The cartridges from the spent bullets that killed Kenneth Macnider Burke are preserved in the collection of Bibliothèque et Archives nationales du Québec in Rimouski.

One of the most impressive summer homes in Metis is Birchcliffe, the impressive summer residence built for a member of the Molson family to the design of architect Robert Findlay.
Journalists have a special talent to pique our curiosity and ignite a debate. In recent years the community has been the subject of articles that have sought to explain the special character of Metis and this very distinct society. Not an easy task, and one that has fostered debate and even kindled a bit of controversy.

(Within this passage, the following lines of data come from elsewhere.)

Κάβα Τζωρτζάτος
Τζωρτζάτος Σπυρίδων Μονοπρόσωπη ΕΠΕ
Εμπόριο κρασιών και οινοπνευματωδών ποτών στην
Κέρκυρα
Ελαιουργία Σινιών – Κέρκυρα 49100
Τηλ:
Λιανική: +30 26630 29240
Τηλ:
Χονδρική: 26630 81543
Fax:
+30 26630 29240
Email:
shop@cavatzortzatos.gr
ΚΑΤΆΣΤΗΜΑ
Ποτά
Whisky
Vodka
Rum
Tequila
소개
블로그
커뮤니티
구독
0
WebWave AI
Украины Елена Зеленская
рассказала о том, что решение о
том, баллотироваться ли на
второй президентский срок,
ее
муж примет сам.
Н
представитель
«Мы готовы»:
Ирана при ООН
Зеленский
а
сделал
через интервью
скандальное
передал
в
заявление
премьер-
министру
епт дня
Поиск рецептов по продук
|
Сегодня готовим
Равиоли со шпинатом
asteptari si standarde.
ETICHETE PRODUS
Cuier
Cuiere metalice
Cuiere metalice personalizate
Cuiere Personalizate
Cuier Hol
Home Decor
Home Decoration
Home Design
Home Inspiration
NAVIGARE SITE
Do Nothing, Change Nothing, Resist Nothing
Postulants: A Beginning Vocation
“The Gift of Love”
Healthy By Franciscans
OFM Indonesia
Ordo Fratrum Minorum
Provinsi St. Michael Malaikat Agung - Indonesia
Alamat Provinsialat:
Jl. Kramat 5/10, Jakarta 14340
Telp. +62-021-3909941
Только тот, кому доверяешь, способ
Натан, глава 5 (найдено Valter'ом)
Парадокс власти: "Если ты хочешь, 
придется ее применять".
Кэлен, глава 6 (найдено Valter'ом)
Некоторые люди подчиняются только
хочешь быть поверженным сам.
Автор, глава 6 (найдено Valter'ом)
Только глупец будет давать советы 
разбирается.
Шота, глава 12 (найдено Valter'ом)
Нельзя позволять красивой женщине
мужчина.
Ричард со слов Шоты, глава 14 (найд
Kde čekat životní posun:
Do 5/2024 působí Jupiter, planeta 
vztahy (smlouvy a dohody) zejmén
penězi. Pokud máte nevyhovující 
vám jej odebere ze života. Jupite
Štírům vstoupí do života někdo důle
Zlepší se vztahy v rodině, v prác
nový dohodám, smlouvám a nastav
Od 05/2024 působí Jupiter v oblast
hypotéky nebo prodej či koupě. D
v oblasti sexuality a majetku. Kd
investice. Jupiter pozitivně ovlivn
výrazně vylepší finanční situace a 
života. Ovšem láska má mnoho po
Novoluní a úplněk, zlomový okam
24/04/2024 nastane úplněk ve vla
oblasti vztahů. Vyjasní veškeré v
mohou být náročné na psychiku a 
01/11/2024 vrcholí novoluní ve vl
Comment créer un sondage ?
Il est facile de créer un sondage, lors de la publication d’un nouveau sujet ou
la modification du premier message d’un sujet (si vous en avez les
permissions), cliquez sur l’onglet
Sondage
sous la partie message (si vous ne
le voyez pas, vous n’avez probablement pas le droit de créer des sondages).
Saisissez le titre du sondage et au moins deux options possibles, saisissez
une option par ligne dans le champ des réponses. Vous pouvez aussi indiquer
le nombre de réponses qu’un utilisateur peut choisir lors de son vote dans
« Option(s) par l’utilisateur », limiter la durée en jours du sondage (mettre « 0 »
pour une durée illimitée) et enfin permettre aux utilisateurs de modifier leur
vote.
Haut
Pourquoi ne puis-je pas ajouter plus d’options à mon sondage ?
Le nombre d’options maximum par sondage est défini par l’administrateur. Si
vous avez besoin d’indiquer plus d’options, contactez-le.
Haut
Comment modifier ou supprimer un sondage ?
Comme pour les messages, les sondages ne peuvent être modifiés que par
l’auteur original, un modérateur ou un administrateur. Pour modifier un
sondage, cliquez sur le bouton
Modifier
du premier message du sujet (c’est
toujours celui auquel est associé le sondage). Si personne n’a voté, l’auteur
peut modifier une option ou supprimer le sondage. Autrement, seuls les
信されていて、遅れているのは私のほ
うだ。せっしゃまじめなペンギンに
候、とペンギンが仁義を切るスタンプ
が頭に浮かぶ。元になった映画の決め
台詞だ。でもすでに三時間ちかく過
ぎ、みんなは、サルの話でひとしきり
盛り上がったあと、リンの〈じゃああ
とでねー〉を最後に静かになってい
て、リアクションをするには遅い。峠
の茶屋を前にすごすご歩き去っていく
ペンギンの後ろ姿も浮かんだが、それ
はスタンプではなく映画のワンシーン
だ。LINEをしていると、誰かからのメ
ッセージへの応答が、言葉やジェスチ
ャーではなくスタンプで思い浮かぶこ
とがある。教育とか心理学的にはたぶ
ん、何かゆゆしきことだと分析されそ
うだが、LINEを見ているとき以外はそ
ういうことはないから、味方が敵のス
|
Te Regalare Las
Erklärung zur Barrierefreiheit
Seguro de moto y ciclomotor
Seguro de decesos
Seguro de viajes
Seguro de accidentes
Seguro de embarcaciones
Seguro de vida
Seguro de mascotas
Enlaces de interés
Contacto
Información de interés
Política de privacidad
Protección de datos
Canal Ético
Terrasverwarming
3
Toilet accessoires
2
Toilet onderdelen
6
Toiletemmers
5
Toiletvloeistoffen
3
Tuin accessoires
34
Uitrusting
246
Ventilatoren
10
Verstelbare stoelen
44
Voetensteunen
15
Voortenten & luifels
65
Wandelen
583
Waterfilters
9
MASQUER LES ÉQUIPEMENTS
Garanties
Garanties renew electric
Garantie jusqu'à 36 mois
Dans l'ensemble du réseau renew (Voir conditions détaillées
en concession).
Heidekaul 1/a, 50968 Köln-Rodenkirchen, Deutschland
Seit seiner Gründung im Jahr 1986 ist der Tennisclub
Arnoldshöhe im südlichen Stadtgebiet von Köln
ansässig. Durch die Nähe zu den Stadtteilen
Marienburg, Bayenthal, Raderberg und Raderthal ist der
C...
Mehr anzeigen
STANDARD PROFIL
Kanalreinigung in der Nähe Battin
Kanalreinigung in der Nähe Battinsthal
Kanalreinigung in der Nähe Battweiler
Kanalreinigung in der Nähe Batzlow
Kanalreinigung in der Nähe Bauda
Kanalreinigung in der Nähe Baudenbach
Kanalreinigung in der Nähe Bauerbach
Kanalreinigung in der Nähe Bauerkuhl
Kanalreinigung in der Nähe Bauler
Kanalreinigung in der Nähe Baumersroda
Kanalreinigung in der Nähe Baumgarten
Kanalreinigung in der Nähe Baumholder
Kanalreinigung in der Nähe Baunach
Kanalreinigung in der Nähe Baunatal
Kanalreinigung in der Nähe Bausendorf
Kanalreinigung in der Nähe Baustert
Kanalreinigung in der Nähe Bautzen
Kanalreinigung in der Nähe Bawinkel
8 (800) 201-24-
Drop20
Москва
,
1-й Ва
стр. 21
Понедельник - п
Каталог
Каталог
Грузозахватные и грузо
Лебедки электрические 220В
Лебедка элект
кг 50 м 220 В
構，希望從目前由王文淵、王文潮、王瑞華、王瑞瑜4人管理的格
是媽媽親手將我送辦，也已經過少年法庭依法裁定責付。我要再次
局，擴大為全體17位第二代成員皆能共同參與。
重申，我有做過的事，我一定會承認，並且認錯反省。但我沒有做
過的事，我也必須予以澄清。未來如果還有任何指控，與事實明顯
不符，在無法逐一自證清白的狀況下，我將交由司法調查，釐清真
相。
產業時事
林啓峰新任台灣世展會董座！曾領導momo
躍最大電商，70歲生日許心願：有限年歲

No article came close to the stir caused in 2012 when the popular anthropologist and Radio-Canada host Serge Bouchard wrote a Québec Science column that he provocatively titled “I went to Les Boules, in the Gaspésie. Why would I stop in Les Boules, you ask?” A strong rebuttal from resident author Stéphanie Pelletier prompted Bouchard to write a second article “Pardon aux Boules”, apologizing for some of his language and explaining what had led him to use Les Boules as a symbol of the ugliness of the Quebec landscape.
Comments by journalists illustrate their value as chroniclers of time and space. Without them, where would we be? It is always however wise to remember the adage, Caveat lector, ‘reader beware’.